Checking the output of the Apply Model Operators 'lab' port reveals the labeled data set with predictions obtained from applying the model to an unseen data set. Inspecting the model shows a Collection of 10 random trees that build up the random forest and contribute to the predictive process. Looking at the output of the 'wei' port from the Random Forest Operator provides information about the Attribute weights. These weights contain importance values regarding the predictive power of an Attribute to the overall decision of the random forest.
Random forest for regression
ln this tutorial process a random forest is used for regression. The 'Polynominal' data set with a numerical target Attribute is used as a label. Before training the model the data set is split into a training and a test set. Afterwards the regressed values are compared with the label values to obtain a performance measure using the Performance (Regression) Operator.

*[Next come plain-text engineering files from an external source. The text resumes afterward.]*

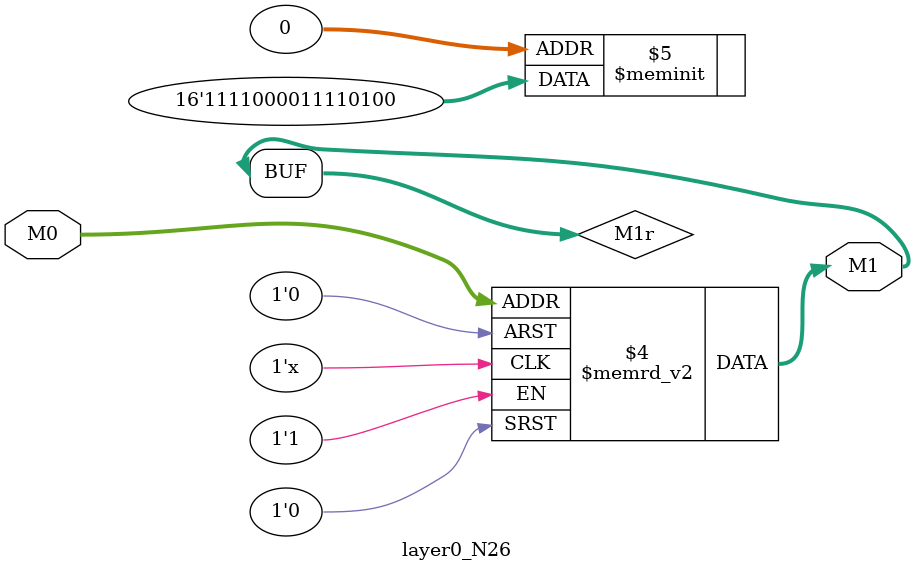
<source format=v>
module layer0_N26 ( input [2:0] M0, output [1:0] M1 );

	(*rom_style = "distributed" *) reg [1:0] M1r;
	assign M1 = M1r;
	always @ (M0) begin
		case (M0)
			3'b000: M1r = 2'b00;
			3'b100: M1r = 2'b00;
			3'b010: M1r = 2'b11;
			3'b110: M1r = 2'b11;
			3'b001: M1r = 2'b01;
			3'b101: M1r = 2'b00;
			3'b011: M1r = 2'b11;
			3'b111: M1r = 2'b11;

		endcase
	end
endmodule

</source>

Comparison between decision tree and random forest
In this tutorial process a comparison highlighting the difference between decision trees and random forest is shown. The 'Polynominal' sample data set is split into a training and a test set. Afterwards each training data set is used to generate a decision tree and a random forest model for regression. Applying the models to the test data sets and evaluating the performance shows that both methods provide similar results with a difference in deviation of the result when applied to test data.